一方、目標オフセット量X0が上限値Xos以下であることによりステップS2で肯定的に判断された場合には、目標オフセット量X0を制限する必要がないので、ステップS1で算出された値がそのまま目標オフセット量X0とされる(ステップS5)。そして、前述したステップS4に進んで、デューティ指令値が決定される。
したがって、目標オフセット量X0が上限値Xosを超えることがないので、変速制御時におけるパワーローラ9の実際のオフセット量Xが上限値Xos以下となる。その上限値Xosは、前述したように、オフセット量に対する傾転力の増大がほぼ飽和し始める程度の値、あるいはオフセット量Xと傾転力もしくは傾転力係数とがほぼ比例関係にある範囲の上限程度の値、もしくはパワーローラ9の機構上の可動範囲以下の値として設定されている。したがって、この発明に係る上記の制御装置によれば、傾転力が増大しないにも拘わらず、パワーローラ9を過剰にオフセットさせることが回避もしくは抑制される。そのため、パワーローラ9の中立位置への復帰移動に遅れがなくなり、もしくはその遅れを抑制でき、その結果、変速比のオーバーシュートやそれに起因するハンチングを防止もしくは抑制することができる。言い換えれば、変速制御の遅れを抑制し、精度の高い変速制御が可能になる。
また、上限値Xosをパワーローラ9の機構上の可動範囲以下の値に設定した場合には、パワーローラ9の変位に伴って動作する部品同士の干渉、例えば前記ピストン18の干渉を回避することができる。その結果、無段変速機の耐久性や変速制御性の低下を防止もしくは抑制できる。
ここで上述した具体例とこの発明との関係を簡単に説明すると、図1に示すステップS2およびステップS3の機能的手段が、この発明の目標変位量制限手段に相当する。
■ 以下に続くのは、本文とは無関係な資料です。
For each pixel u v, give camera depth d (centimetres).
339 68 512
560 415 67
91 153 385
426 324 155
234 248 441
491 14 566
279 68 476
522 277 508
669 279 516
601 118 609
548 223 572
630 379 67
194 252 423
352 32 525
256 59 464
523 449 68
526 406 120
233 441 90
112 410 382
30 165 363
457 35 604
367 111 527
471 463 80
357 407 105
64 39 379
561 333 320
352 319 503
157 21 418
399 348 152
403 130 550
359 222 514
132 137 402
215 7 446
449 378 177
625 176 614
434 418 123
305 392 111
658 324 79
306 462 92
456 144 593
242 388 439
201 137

この発明に係る変速制御装置で実行される目標変位量の制限制御の一例を説明するためのフローチャートである。 パワーローラと傾転力係数との関係を模式的に示す線図である。 この発明で対象とするトロイダル型無段変速機の一例を模式的に示す図である。 そのトロイダル型無段変速機の一方のキャビティを、その中央部を通る平面で切断した状態を示す模式的な断面図である。 この発明に係る変速装置による基本的な変速制御の一例を説明するための制御ブロック図である。
符号の説明
1…入力ディスク、 2…出力ディスク、 3…出力ギヤ、 4…入力軸、 9…パワーローラ、 10…トラニオン、 12…トラニオン軸、 17…油圧シリンダ、 19…電磁弁、 28…ストロークセンサ、 29…傾転角センサ、 32…電子制御装置(ECU)。

Claims (4)

  1. 一対のディスクの間に挟み付けられたパワーローラが保持部材によって回転自在に保持され、変速要求に基づく目標変位量に応じてそのパワーローラを保持部材と共に変位させることによりパワーローラを傾転させて変速を実行するトロイダル型無段変速機の変速制御装置において、
    前記目標変位量を制限する目標変位量制限手段を備えていることを特徴とするトロイダル型無段変速機の変速制御装置。
  2. 前記目標変位量制限手段は、前記パワーローラに傾転力が生じない中立位置からの変位量の上限を規定する手段を含むことを特徴とする請求項1に記載のトロイダル型無段変速機の変速制御装置。
  3. 前記目標変位量制限手段は、前記変速要求に基づいて求まる目標変位量が、予め定めた上限値を超える場合に、その上限値を目標変位量とする手段を含むことを特徴とする請求項1または2に記載のトロイダル型無段変速機の変速制御装置。
  4. 前記目標変位量制限手段は、前記目標変位量を前記パワーローラが変位可能な変位量以下に規制する手段を含むことを特徴とする請求項1ないし3のいずれかに記載のトロイダル型無段変速機の変速制御装置。